Tools are the key to understanding humanity. As a society develops, so too does it use of tools. We’re wholly dependent on them and use them from each moment to the next. Whether you’re popping in a nail, stitching a hole up, or just tightening a few bolts, thousands of years of human evolution has gone into what you’re holding.
It could be said that civilisation started with tools, because until then we hadn’t done anything smart except open up some bananas (note: learn from monkeys, they open up bananas from the bottom, which it turns out is much easier). So, let’s get to it, and track the development of tools from the first to the space age.
1. The Oldowan
It should be noted that other animals use tools, but it is the human species that can make complex tools – a big difference. And although this is a debated subject, most experts agree the first tool was the Oldowan. Dated to about 2.6 million years ago, this primitive stone cutter was made by striking the rock at an angle to create a sharp edge. They were used for a bunch of stuff like cracking nuts, chopping wood, and slicing meat. Unfortunately for them, our ancestors didn’t see its use a shoe horn, but ah well, we live and learn.
2. The Spear
This invention allowed our cousins homo heidelbergensis to perfect their tool making capabilities 500,000 years ago. The first were stone-tipped with a wooden shaft. This same species has been considered the first to bury its dead.
3. Bronze Razor
So around 8,000 years ago humans began to mould copper, but this metal was too soft and ineffective as a tool. Luckily, we discovered that copper alloyed with tin made bronze. This was a real game changer. Around the same time men got sick of their beards and started shaving too. Some of the earliest are found in Mesopotamia from about 3,000 years ago. They were sometimes came as part of a bathroom set including tweezers and ear-scoops. Nice.

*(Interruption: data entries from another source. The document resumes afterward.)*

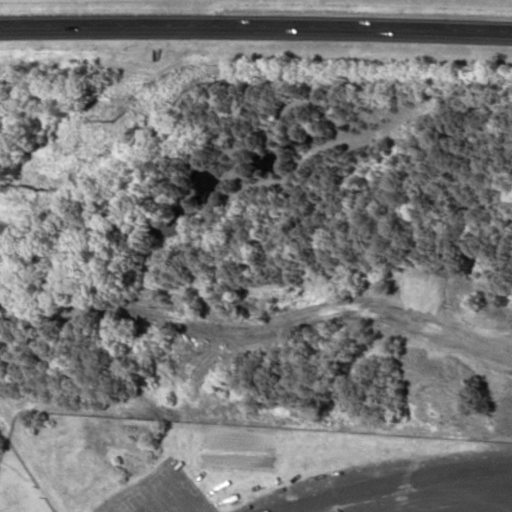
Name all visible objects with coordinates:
road: (256, 22)
power tower: (114, 119)
parking lot: (491, 458)
parking lot: (158, 490)
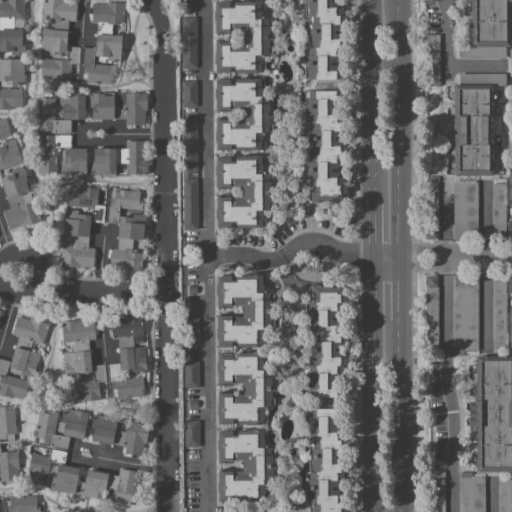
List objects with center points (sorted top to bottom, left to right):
building: (11, 14)
road: (81, 19)
building: (56, 26)
building: (483, 28)
building: (488, 30)
building: (241, 36)
building: (10, 41)
building: (188, 43)
building: (322, 43)
building: (102, 44)
building: (432, 58)
road: (443, 58)
building: (61, 67)
building: (11, 72)
building: (188, 93)
building: (10, 98)
road: (374, 101)
building: (101, 106)
building: (131, 109)
building: (58, 112)
building: (241, 115)
building: (474, 124)
building: (473, 127)
road: (400, 130)
road: (134, 132)
building: (188, 144)
building: (323, 146)
building: (7, 148)
building: (59, 155)
building: (133, 157)
building: (102, 161)
building: (509, 185)
building: (241, 192)
building: (17, 200)
building: (85, 201)
building: (122, 202)
building: (189, 204)
building: (497, 208)
building: (464, 210)
road: (374, 230)
road: (5, 238)
building: (75, 241)
building: (127, 244)
road: (337, 248)
road: (166, 254)
road: (204, 255)
road: (242, 255)
road: (456, 259)
road: (0, 265)
road: (315, 277)
road: (101, 290)
road: (401, 290)
road: (484, 304)
building: (242, 310)
building: (430, 312)
building: (498, 312)
building: (464, 313)
road: (6, 319)
road: (101, 324)
building: (510, 327)
building: (161, 332)
building: (324, 341)
building: (129, 343)
building: (77, 344)
building: (25, 346)
building: (189, 375)
building: (11, 383)
building: (123, 384)
road: (374, 385)
building: (87, 386)
road: (445, 386)
building: (243, 389)
building: (325, 401)
building: (492, 413)
building: (494, 413)
road: (401, 416)
building: (6, 423)
building: (72, 423)
building: (47, 428)
building: (102, 429)
building: (190, 433)
building: (132, 438)
road: (121, 461)
building: (323, 461)
building: (8, 466)
building: (243, 466)
building: (52, 472)
building: (109, 485)
building: (471, 494)
building: (506, 497)
building: (21, 504)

With advancements in agriculture and metallurgy, and the alloying of carbon with iron to make steel, the tool industry really blew up. So from around 1,200 years ago we were able to start making tools that were about the same weight as bronze, but much, much stronger. From here on in, we started having a bit of fun. Cue upbeat montage music
5. Circular Saw
Credited to a few different inventors around the late 18th century, this piece of hardware allowed for ease of cutting through wood. It’s rotary system diverted the weight from the user and increased work flow loadsfold. Some say that a one Tabitha Babbitt invented it, after witnessing two men using the cumbersome pit saw and noted that half their motion was wasted. She’s also considered the inventor of false teeth. Quite the C.V.
6. The Spanner
Called a wrench in America, variations of this have been patented by many different people from the monkey wrench to the ratchet wrench. Jack Johnson, the first black world heavyweight boxing champion, patented his own version. Arrested for travelling with his white girlfriend across borders, which was prohibited under the Mann Act, Johnson diagrammed his wrench from prison, later patenting it on April 18, 1922.
7. The Chain Saw
In 1926, Andreas Stihl invented the ‘Cutoff Chainsaw for Electric Power’, it weighed 63kg and had to be operated by two people. Three years later, he invented the first fuel powered chain saw, aptly called the ‘tree-felling machine’. Since then it’s been made iconic by certain horrors and the sound of its revving can send fear into the bravest of us. Whatever you say about it, it’s a seriously bad-ass machine.
8. The Phillips Screw
First used on the assembly line for the 1936 Cadillac, these screws were a success and became, and still remain, the most popular screw in the world. Henry F. Phillips patented the idea with the intention of them being used by automatic drills, as they could withstand greater pressure, but they soon sprung up everywhere. And yes, he found being told he had “a screw loose” hilarious.
9. Pistol-Grip Tool
Astronauts need a certain type of tool. They have to be able to withstand a fluctuation in temperatures from 150 degrees below Fahrenheit to 150 above. They also have to be able to work with fat chubby astronaut fingers, and can’t cause any cuts or tears because that would be bad news. This thing is made from a special, glass-infused plastic called Lexan, which is then covered in aluminium and comes equipped with a very cool information screen. It can be seen in the academy award-winning motion picture ‘Gravity’, although I wouldn’t take lessons from Sandra Bullock on how to use it.